The following statements create graphs of the PDF and CDF functions. The PDF function is shown at the top of this article. The CDF function, along with a few reference lines, is shown below.
title "PDF function for Normal Mixture Distribution"; title2 "Vertical Lines at Component Means"; proc sgplot data=NormalMix; refline -6 3 8 / axis=x; series x=x y=pdf; run; title "CDF function for Normal Mixture Distribution"; proc sgplot data=NormalMix; xaxis grid; yaxis min=0 grid; refline 0.1 0.5 0.7 0.9; series x=x y=cdf; run;
The quantiles of a normal mixture
The quantile function for a continuous distribution is the inverse of the CDF distribution. The graph of the CDF function for a mixture of normals can have flat regions when the component means are far apart relative to their standard deviations. Technically, these regions are not completely flat because the normal distribution has infinite support, but computationally they can be very flat. Because finding a quantile is equivalent to finding the root of a shifted CDF, you might encounter computational problems if you try to compute the quantile that corresponds to an extremely flat region, such as the 0.1 quantile in the previous graph.
The following DATA step computes the 0.1, 0.5, 0.7, and 0.9 quantiles for the normal mixture distribution. Notice that you can use arrays and the OF operator for the QUANTILE function:
data Q; array w _temporary_ ( 0.1, 0.3, 0.6); /* mixing weights */ array mu _temporary_ (-6, 3, 8); /* mean for each component */ array sigma _temporary_ (0.5, 0.6, 2.5); /* standard deviation for each component */ array p (0.1, 0.5, 0.7, 0.9); /* find quantiles for these probabilities */ do i = 1 to dim(p); prob = p[i]; qntl = quantile('normalmix', prob, dim(mu), of w[*], of mu[*], of sigma[*]); output; end; keep qntl prob; run; proc print; run;
The table tells you that 10% of the density of the normal mixture is less than x=-3.824. That is essentially the result of the first component, which has weight 0.1 and therefore is responsible for 10% of the total density. Half of the density is less than x=5.58. Fully 70% of the density lies to the left of x=8, which is the mean of the third component. That result makes sense when you look at the mixing weights.
Random values from a normal mixture
The RAND function does not explicitly support the "NormalMix" distribution. However, as I have shown in a previous article, you can simulate from an arbitrary mixture of distributions by using the "Table" distribution in conjunction with the component distributions. For the three-component mixture distribution, the following DATA step simulates a random sample:
/* random sample from a mixture distribution */ %let N = 1000; data RandMix(drop=i); call streaminit(12345); array w _temporary_ ( 0.1, 0.3, 0.6); /* mixing weights */ array mu _temporary_ (-6, 3, 8); /* mean for each component */ array sigma _temporary_ (0.5, 0.6, 2.5); /* standard deviation for each component */ do obsNum = 1 to &N; i = rand("Table", of w[*]); /* choose the component by using the mixing weights */ x = rand("Normal", mu[i], sigma[i]); /* sample from that component */ output; end; run; title "Random Sample for Normal Mixture Distribution"; proc sgplot data=RandMix; histogram x; refline -6 3 8 / axis=x; /* means of component distributions */ run;
The histogram of a random sample looks similar to the graph of the PDF function, as it should.
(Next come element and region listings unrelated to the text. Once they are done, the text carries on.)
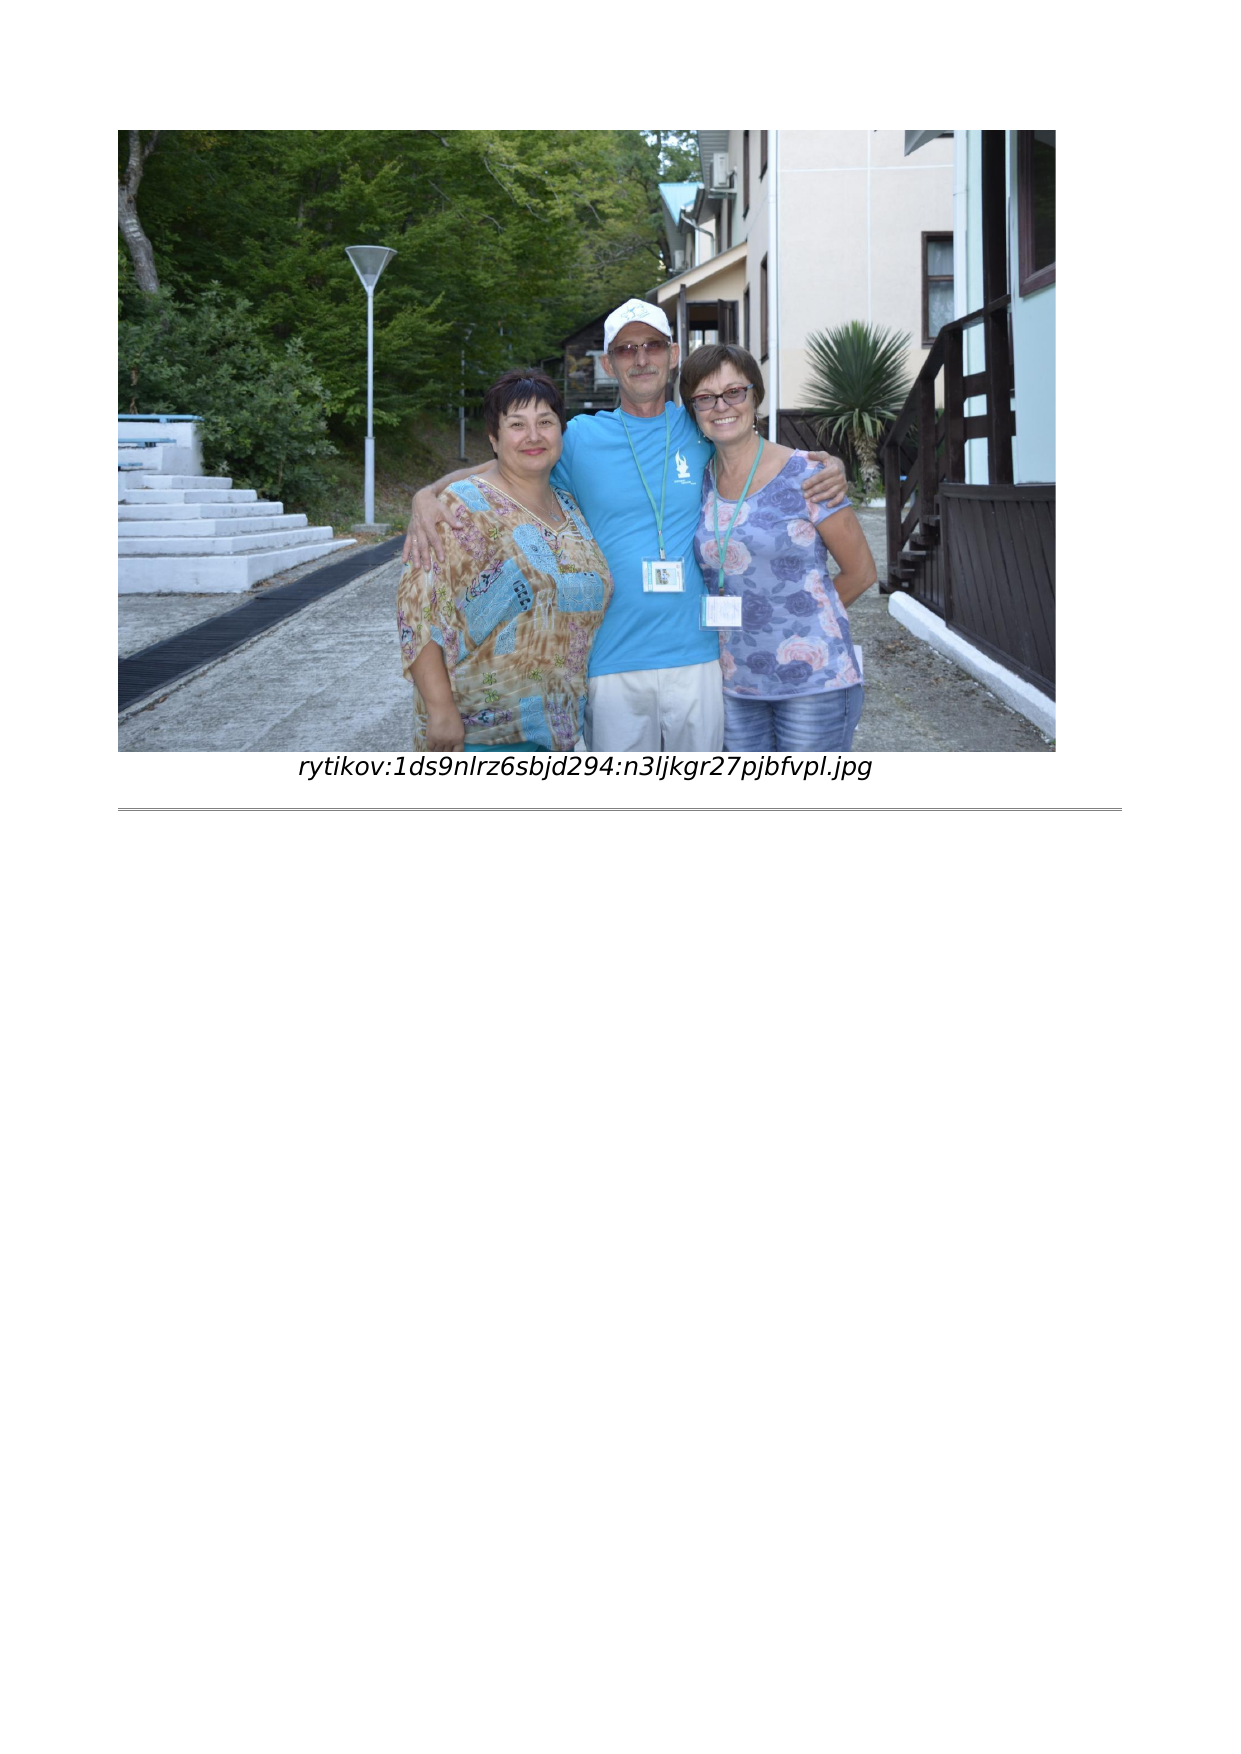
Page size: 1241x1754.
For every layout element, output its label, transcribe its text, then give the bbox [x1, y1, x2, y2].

picture [118, 130, 1056, 752]
text rytikov:1ds9nlrz6sbjd294:n3ljkgr27pjbfvpl.jpg [118, 752, 1056, 781]
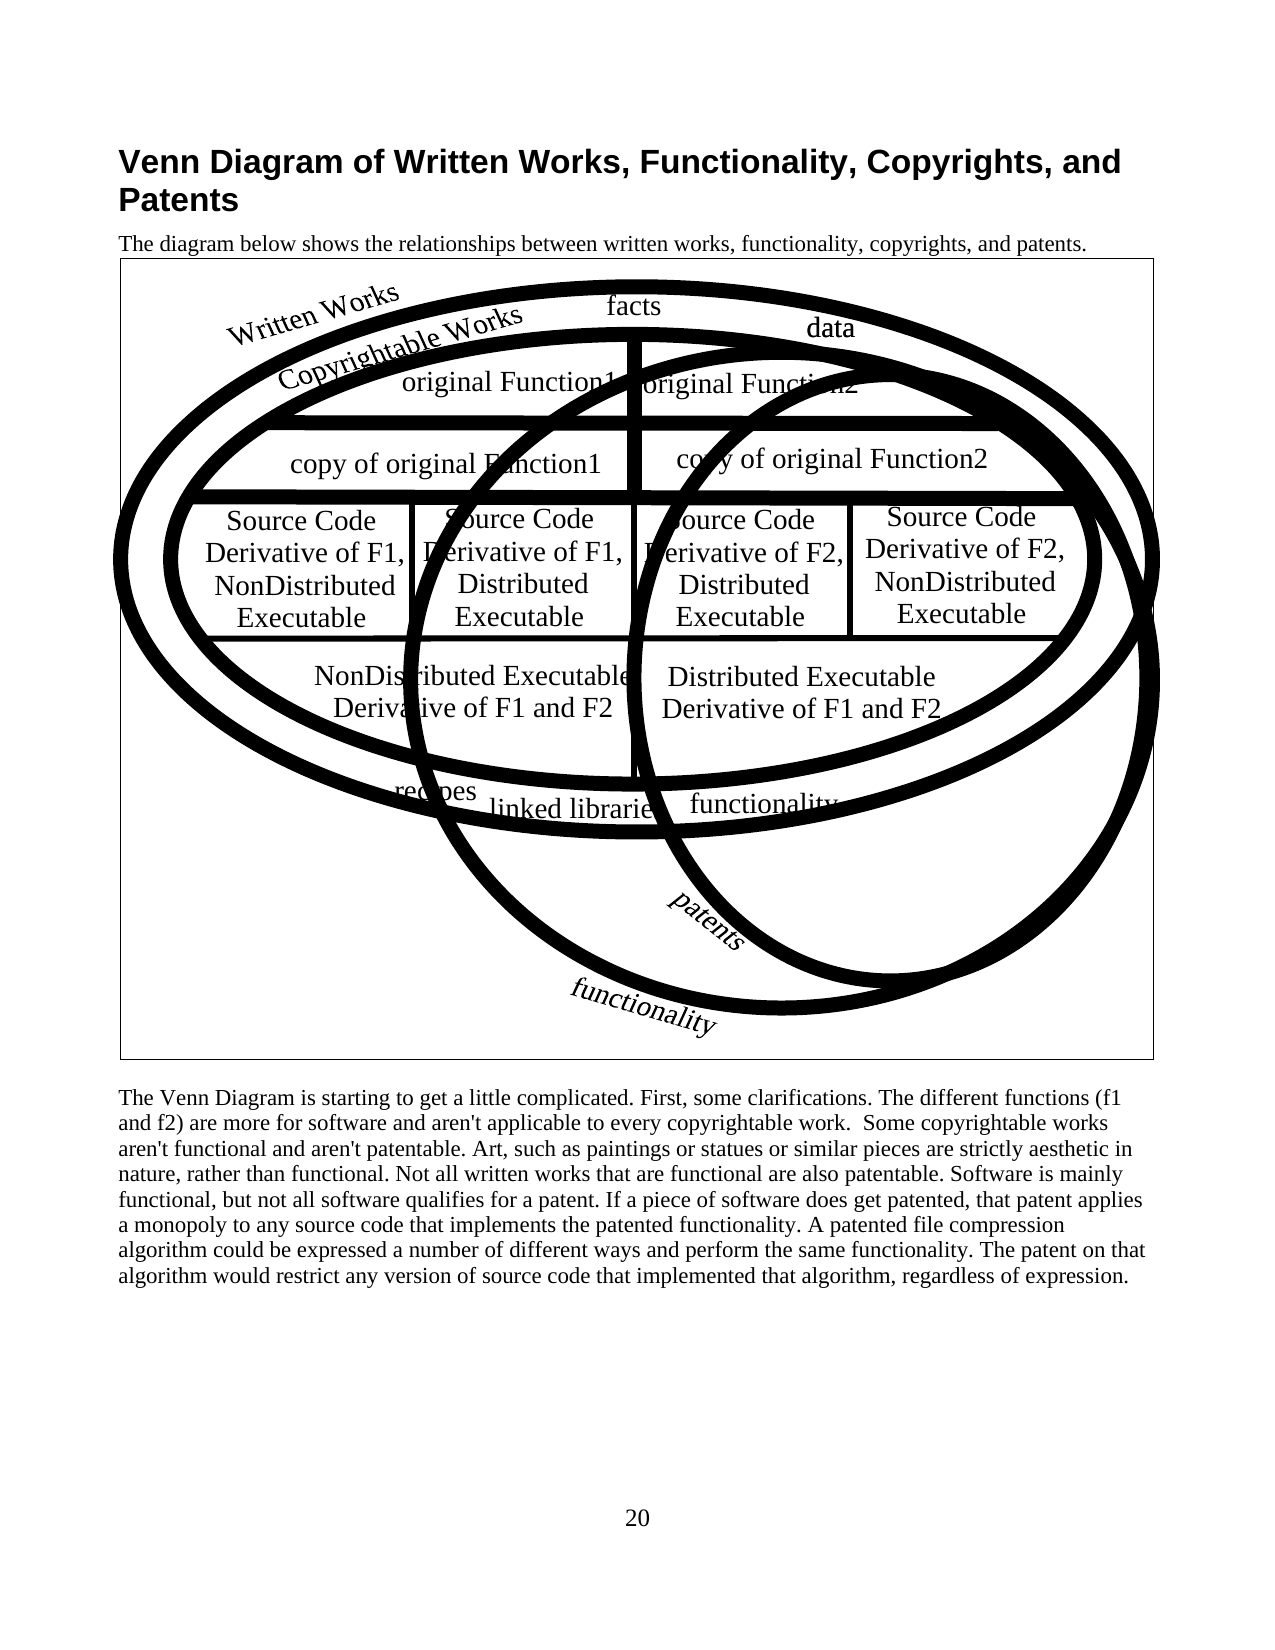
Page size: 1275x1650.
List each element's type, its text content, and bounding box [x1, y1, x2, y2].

text The Venn Diagram is starting to get a little complicated. First, some clarifications. The different functions (f1 and f2) are more for software and aren't applicable to every copyrightable work. Some copyrightable works aren't functional and aren't patentable. Art, such as paintings or statues or similar pieces are strictly aesthetic in nature, rather than functional. Not all written works that are functional are also patentable. Software is mainly functional, but not all software qualifies for a patent. If a piece of software does get patented, that patent applies a monopoly to any source code that implements the patented functionality. A patented file compression algorithm could be expressed a number of different ways and perform the same functionality. The patent on that algorithm would restrict any version of source code that implemented that algorithm, regardless of expression. [118, 1085, 1157, 1288]
text The diagram below shows the relationships between written works, functionality, copyrights, and patents. [118, 231, 1157, 256]
subtitle Venn Diagram of Written Works, Functionality, Copyrights, and Patents [118, 143, 1157, 218]
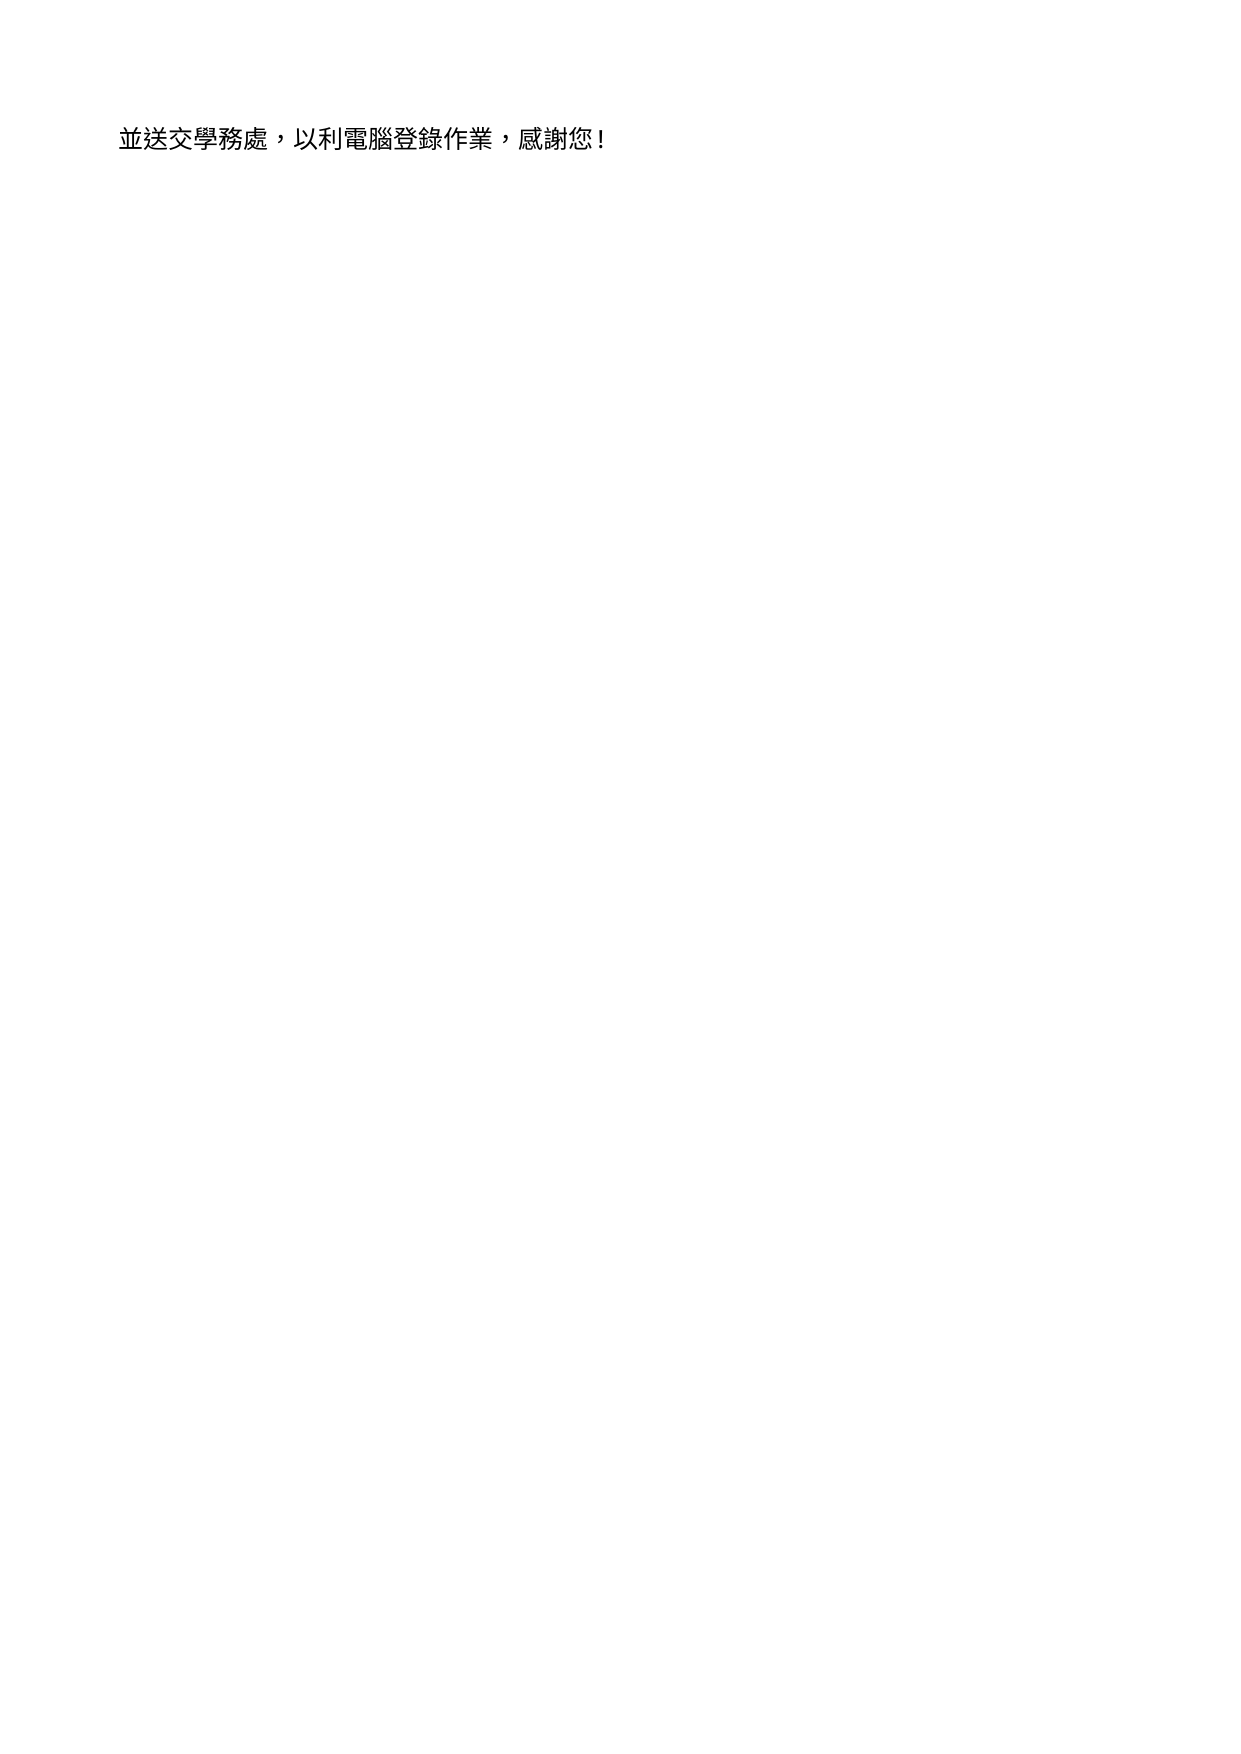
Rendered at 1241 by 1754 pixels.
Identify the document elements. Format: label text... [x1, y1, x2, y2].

In summary, SAS provides built-in support for working with the density (PDF), cumulative probability (CDF), and quantiles (QUANTILE) of a normal mixture distribution. You can use arrays and the OF operator to call these Base SAS functions without having to list every parameter. Although the RAND function does not natively support the "NormalMix" distribution, you can use the "Table" distribution to select a component according to the mixing weights and use the RAND("Normal") function to simulate from the selected normal component.